> RECORDS SUPPLIED
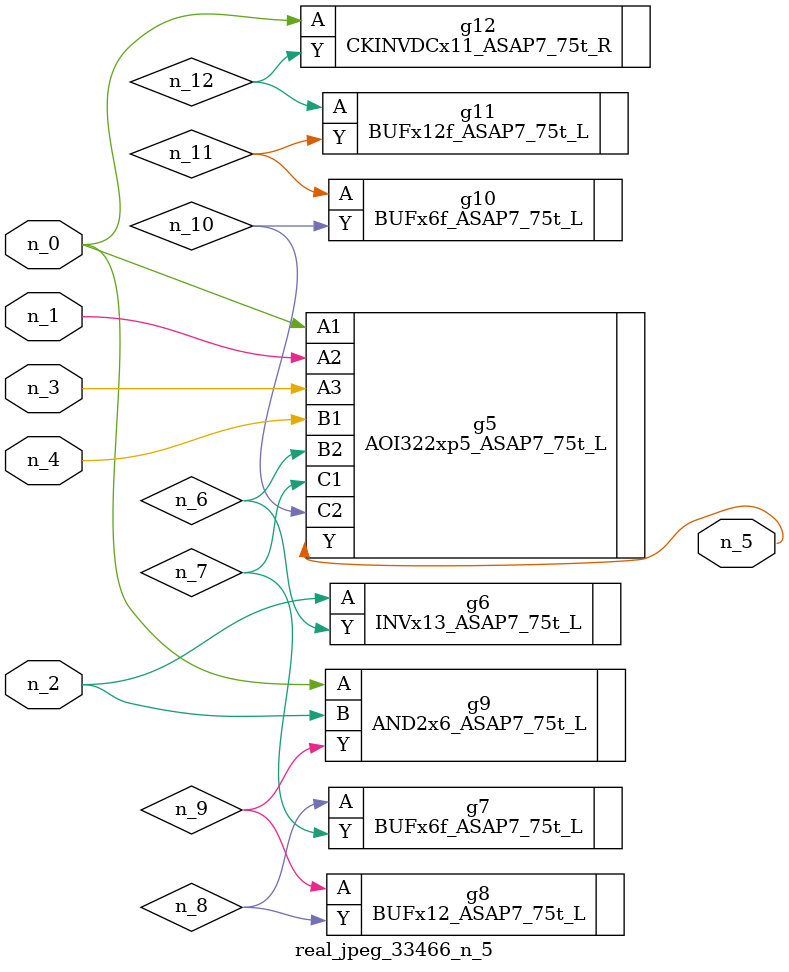
<source format=v>
module real_jpeg_33466_n_5 (n_4, n_0, n_1, n_2, n_3, n_5);

input n_4;
input n_0;
input n_1;
input n_2;
input n_3;

output n_5;

wire n_12;
wire n_8;
wire n_11;
wire n_6;
wire n_7;
wire n_10;
wire n_9;

AOI322xp5_ASAP7_75t_L g5 ( 
.A1(n_0),
.A2(n_1),
.A3(n_3),
.B1(n_4),
.B2(n_6),
.C1(n_7),
.C2(n_10),
.Y(n_5)
);

AND2x6_ASAP7_75t_L g9 ( 
.A(n_0),
.B(n_2),
.Y(n_9)
);

CKINVDCx11_ASAP7_75t_R g12 ( 
.A(n_0),
.Y(n_12)
);

INVx13_ASAP7_75t_L g6 ( 
.A(n_2),
.Y(n_6)
);

BUFx6f_ASAP7_75t_L g7 ( 
.A(n_8),
.Y(n_7)
);

BUFx12_ASAP7_75t_L g8 ( 
.A(n_9),
.Y(n_8)
);

BUFx6f_ASAP7_75t_L g10 ( 
.A(n_11),
.Y(n_10)
);

BUFx12f_ASAP7_75t_L g11 ( 
.A(n_12),
.Y(n_11)
);


endmodule
</source>
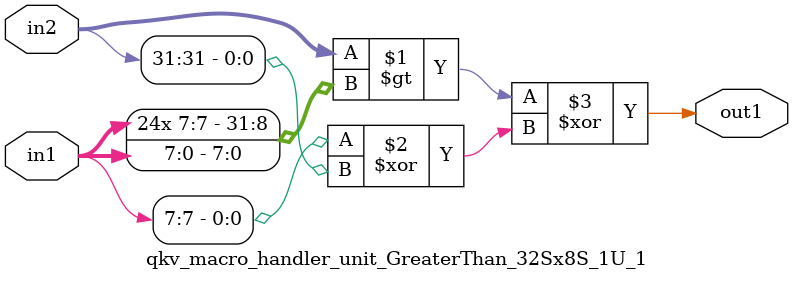
<source format=v>

`timescale 1ps / 1ps


module qkv_macro_handler_unit_GreaterThan_32Sx8S_1U_1( in2, in1, out1 );

    input [31:0] in2;
    input [7:0] in1;
    output out1;

    
    // rtl_process:qkv_macro_handler_unit_GreaterThan_32Sx8S_1U_1/qkv_macro_handler_unit_GreaterThan_32Sx8S_1U_1_thread_1
    assign out1 = (in2 > {{ 24 {in1[7]}}, in1} ^ (in1[7] ^ in2[31]));

endmodule



</source>
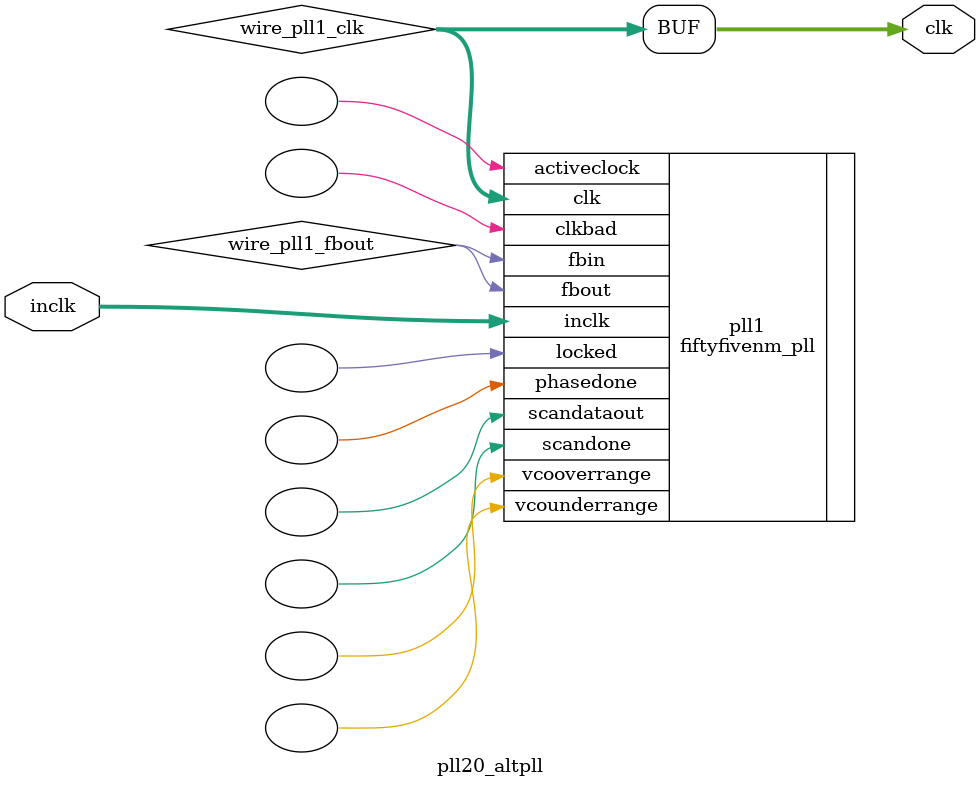
<source format=v>






//synthesis_resources = fiftyfivenm_pll 1 
//synopsys translate_off
`timescale 1 ps / 1 ps
//synopsys translate_on
module  pll20_altpll
	( 
	clk,
	inclk) /* synthesis synthesis_clearbox=1 */;
	output   [4:0]  clk;
	input   [1:0]  inclk;
`ifndef ALTERA_RESERVED_QIS
// synopsys translate_off
`endif
	tri0   [1:0]  inclk;
`ifndef ALTERA_RESERVED_QIS
// synopsys translate_on
`endif

	wire  [4:0]   wire_pll1_clk;
	wire  wire_pll1_fbout;

	fiftyfivenm_pll   pll1
	( 
	.activeclock(),
	.clk(wire_pll1_clk),
	.clkbad(),
	.fbin(wire_pll1_fbout),
	.fbout(wire_pll1_fbout),
	.inclk(inclk),
	.locked(),
	.phasedone(),
	.scandataout(),
	.scandone(),
	.vcooverrange(),
	.vcounderrange()
	`ifndef FORMAL_VERIFICATION
	// synopsys translate_off
	`endif
	,
	.areset(1'b0),
	.clkswitch(1'b0),
	.configupdate(1'b0),
	.pfdena(1'b1),
	.phasecounterselect({3{1'b0}}),
	.phasestep(1'b0),
	.phaseupdown(1'b0),
	.scanclk(1'b0),
	.scanclkena(1'b1),
	.scandata(1'b0)
	`ifndef FORMAL_VERIFICATION
	// synopsys translate_on
	`endif
	);
	defparam
		pll1.bandwidth_type = "auto",
		pll1.clk0_divide_by = 70,
		pll1.clk0_duty_cycle = 50,
		pll1.clk0_multiply_by = 1,
		pll1.clk0_phase_shift = "0",
		pll1.clk1_divide_by = 10000,
		pll1.clk1_duty_cycle = 50,
		pll1.clk1_multiply_by = 1,
		pll1.clk1_phase_shift = "0",
		pll1.compensate_clock = "clk0",
		pll1.inclk0_input_frequency = 20000,
		pll1.operation_mode = "normal",
		pll1.pll_type = "auto",
		pll1.lpm_type = "fiftyfivenm_pll";
	assign
		clk = {wire_pll1_clk[4:0]};
endmodule //pll20_altpll
//VALID FILE

</source>
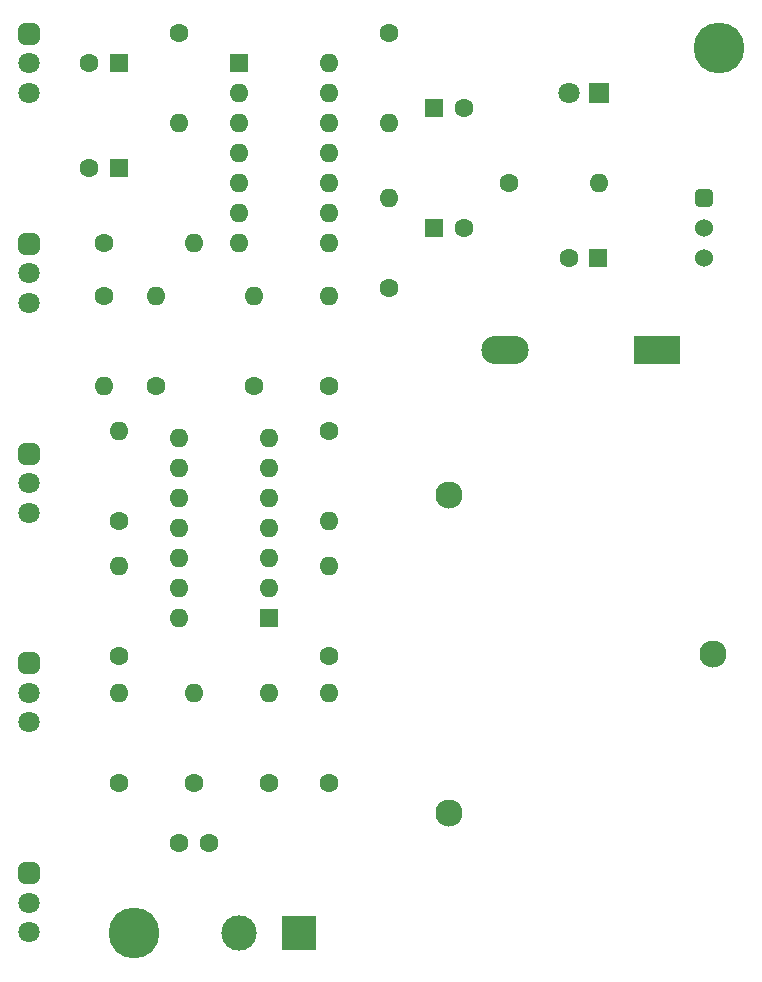
<source format=gbr>
%TF.GenerationSoftware,KiCad,Pcbnew,7.0.10*%
%TF.CreationDate,2024-02-02T19:11:58+01:00*%
%TF.ProjectId,lux106_1_1,6c757831-3036-45f3-915f-312e6b696361,rev?*%
%TF.SameCoordinates,Original*%
%TF.FileFunction,Soldermask,Top*%
%TF.FilePolarity,Negative*%
%FSLAX46Y46*%
G04 Gerber Fmt 4.6, Leading zero omitted, Abs format (unit mm)*
G04 Created by KiCad (PCBNEW 7.0.10) date 2024-02-02 19:11:58*
%MOMM*%
%LPD*%
G01*
G04 APERTURE LIST*
G04 Aperture macros list*
%AMRoundRect*
0 Rectangle with rounded corners*
0 $1 Rounding radius*
0 $2 $3 $4 $5 $6 $7 $8 $9 X,Y pos of 4 corners*
0 Add a 4 corners polygon primitive as box body*
4,1,4,$2,$3,$4,$5,$6,$7,$8,$9,$2,$3,0*
0 Add four circle primitives for the rounded corners*
1,1,$1+$1,$2,$3*
1,1,$1+$1,$4,$5*
1,1,$1+$1,$6,$7*
1,1,$1+$1,$8,$9*
0 Add four rect primitives between the rounded corners*
20,1,$1+$1,$2,$3,$4,$5,0*
20,1,$1+$1,$4,$5,$6,$7,0*
20,1,$1+$1,$6,$7,$8,$9,0*
20,1,$1+$1,$8,$9,$2,$3,0*%
G04 Aperture macros list end*
%ADD10RoundRect,0.450000X0.450000X0.450000X-0.450000X0.450000X-0.450000X-0.450000X0.450000X-0.450000X0*%
%ADD11C,1.800000*%
%ADD12C,1.600000*%
%ADD13O,1.600000X1.600000*%
%ADD14R,3.000000X3.000000*%
%ADD15C,3.000000*%
%ADD16C,2.300000*%
%ADD17R,4.020000X2.410000*%
%ADD18O,4.020000X2.410000*%
%ADD19R,1.600000X1.600000*%
%ADD20RoundRect,0.381000X-0.381000X-0.381000X0.381000X-0.381000X0.381000X0.381000X-0.381000X0.381000X0*%
%ADD21C,1.524000*%
%ADD22C,4.300000*%
%ADD23R,1.800000X1.800000*%
G04 APERTURE END LIST*
D10*
%TO.C,RV4*%
X81280000Y-91480000D03*
D11*
X81280000Y-93980000D03*
X81280000Y-96480000D03*
%TD*%
D10*
%TO.C,RV1*%
X81280000Y-73700000D03*
D11*
X81280000Y-76200000D03*
X81280000Y-78700000D03*
%TD*%
D12*
%TO.C,R6*%
X88900000Y-97155000D03*
D13*
X88900000Y-89535000D03*
%TD*%
D14*
%TO.C,J1*%
X104140000Y-132080000D03*
D15*
X99060000Y-132080000D03*
%TD*%
D12*
%TO.C,R7*%
X92075000Y-85725000D03*
D13*
X92075000Y-78105000D03*
%TD*%
D12*
%TO.C,R8*%
X100330000Y-85725000D03*
D13*
X100330000Y-78105000D03*
%TD*%
D12*
%TO.C,C6*%
X96520000Y-124460000D03*
X94020000Y-124460000D03*
%TD*%
%TO.C,R3*%
X111760000Y-77475000D03*
D13*
X111760000Y-69855000D03*
%TD*%
D12*
%TO.C,R16*%
X106690000Y-108585000D03*
D13*
X106690000Y-100965000D03*
%TD*%
D16*
%TO.C,BT1*%
X116840000Y-94950000D03*
X139190000Y-108440000D03*
X116840000Y-121920000D03*
D17*
X134460000Y-82660000D03*
D18*
X121580000Y-82660000D03*
%TD*%
D12*
%TO.C,R12*%
X88900000Y-108585000D03*
D13*
X88900000Y-100965000D03*
%TD*%
D19*
%TO.C,U2*%
X101600000Y-105410000D03*
D13*
X101600000Y-102870000D03*
X101600000Y-100330000D03*
X101600000Y-97790000D03*
X101600000Y-95250000D03*
X101600000Y-92710000D03*
X101600000Y-90170000D03*
X93980000Y-90170000D03*
X93980000Y-92710000D03*
X93980000Y-95250000D03*
X93980000Y-97790000D03*
X93980000Y-100330000D03*
X93980000Y-102870000D03*
X93980000Y-105410000D03*
%TD*%
D20*
%TO.C,SW2*%
X138430000Y-69850000D03*
D21*
X138430000Y-72390000D03*
X138430000Y-74930000D03*
%TD*%
D10*
%TO.C,RV5*%
X81280000Y-127000000D03*
D11*
X81280000Y-129500000D03*
X81280000Y-132000000D03*
%TD*%
D12*
%TO.C,R10*%
X87630000Y-78105000D03*
D13*
X87630000Y-85725000D03*
%TD*%
D12*
%TO.C,R5*%
X121920000Y-68580000D03*
D13*
X129540000Y-68580000D03*
%TD*%
D10*
%TO.C,RV3*%
X81280000Y-109220000D03*
D11*
X81280000Y-111720000D03*
X81280000Y-114220000D03*
%TD*%
D12*
%TO.C,R14*%
X106680000Y-89535000D03*
D13*
X106680000Y-97155000D03*
%TD*%
D19*
%TO.C,C4*%
X115610000Y-72390000D03*
D12*
X118110000Y-72390000D03*
%TD*%
D19*
%TO.C,C2*%
X88900000Y-67310000D03*
D12*
X86400000Y-67310000D03*
%TD*%
%TO.C,R2*%
X87630000Y-73660000D03*
D13*
X95250000Y-73660000D03*
%TD*%
D12*
%TO.C,R9*%
X106680000Y-85725000D03*
D13*
X106680000Y-78105000D03*
%TD*%
D22*
%TO.C,SCRW 1*%
X90170000Y-132080000D03*
%TD*%
D19*
%TO.C,C3*%
X115610000Y-62230000D03*
D12*
X118110000Y-62230000D03*
%TD*%
%TO.C,R17*%
X101600000Y-119380000D03*
D13*
X101600000Y-111760000D03*
%TD*%
D12*
%TO.C,R4*%
X111760000Y-55885000D03*
D13*
X111760000Y-63505000D03*
%TD*%
D12*
%TO.C,R1*%
X93980000Y-55885000D03*
D13*
X93980000Y-63505000D03*
%TD*%
D22*
%TO.C,SCRW 2*%
X139700000Y-57150000D03*
%TD*%
D23*
%TO.C,D1*%
X129540000Y-60960000D03*
D11*
X127000000Y-60960000D03*
%TD*%
D12*
%TO.C,R11*%
X95250000Y-119380000D03*
D13*
X95250000Y-111760000D03*
%TD*%
D12*
%TO.C,R15*%
X106690000Y-119380000D03*
D13*
X106690000Y-111760000D03*
%TD*%
D19*
%TO.C,C5*%
X129500000Y-74930000D03*
D12*
X127000000Y-74930000D03*
%TD*%
D19*
%TO.C,C1*%
X88900000Y-58420000D03*
D12*
X86400000Y-58420000D03*
%TD*%
D10*
%TO.C,RV2*%
X81280000Y-55920000D03*
D11*
X81280000Y-58420000D03*
X81280000Y-60920000D03*
%TD*%
D12*
%TO.C,R13*%
X88900000Y-119380000D03*
D13*
X88900000Y-111760000D03*
%TD*%
D19*
%TO.C,U1*%
X99070000Y-58420000D03*
D13*
X99070000Y-60960000D03*
X99070000Y-63500000D03*
X99070000Y-66040000D03*
X99070000Y-68580000D03*
X99070000Y-71120000D03*
X99070000Y-73660000D03*
X106690000Y-73660000D03*
X106690000Y-71120000D03*
X106690000Y-68580000D03*
X106690000Y-66040000D03*
X106690000Y-63500000D03*
X106690000Y-60960000D03*
X106690000Y-58420000D03*
%TD*%
M02*

</source>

> DESCRIPTION OF THE TASK
Beginning with the first line of the records above, extract each line exactly through the line that holds "output out1;", both ends included. Omit pictures.

> SOLVED EXERCISE
<source format=v>
module real_jpeg_33466_n_5 (n_4, n_0, n_1, n_2, n_3, n_5);

input n_4;
input n_0;
input n_1;
input n_2;
input n_3;

output n_5;

wire n_12;
wire n_8;
wire n_11;
wire n_6;
wire n_7;
wire n_10;
wire n_9;

AOI322xp5_ASAP7_75t_L g5 ( 
.A1(n_0),
.A2(n_1),
.A3(n_3),
.B1(n_4),
.B2(n_6),
.C1(n_7),
.C2(n_10),
.Y(n_5)
);

AND2x6_ASAP7_75t_L g9 ( 
.A(n_0),
.B(n_2),
.Y(n_9)
);

CKINVDCx11_ASAP7_75t_R g12 ( 
.A(n_0),
.Y(n_12)
);

INVx13_ASAP7_75t_L g6 ( 
.A(n_2),
.Y(n_6)
);

BUFx6f_ASAP7_75t_L g7 ( 
.A(n_8),
.Y(n_7)
);

BUFx12_ASAP7_75t_L g8 ( 
.A(n_9),
.Y(n_8)
);

BUFx6f_ASAP7_75t_L g10 ( 
.A(n_11),
.Y(n_10)
);

BUFx12f_ASAP7_75t_L g11 ( 
.A(n_12),
.Y(n_11)
);


endmodule
</source>
<source format=v>

`timescale 1ps / 1ps


module qkv_macro_handler_unit_GreaterThan_32Sx8S_1U_1( in2, in1, out1 );

    input [31:0] in2;
    input [7:0] in1;
    output out1;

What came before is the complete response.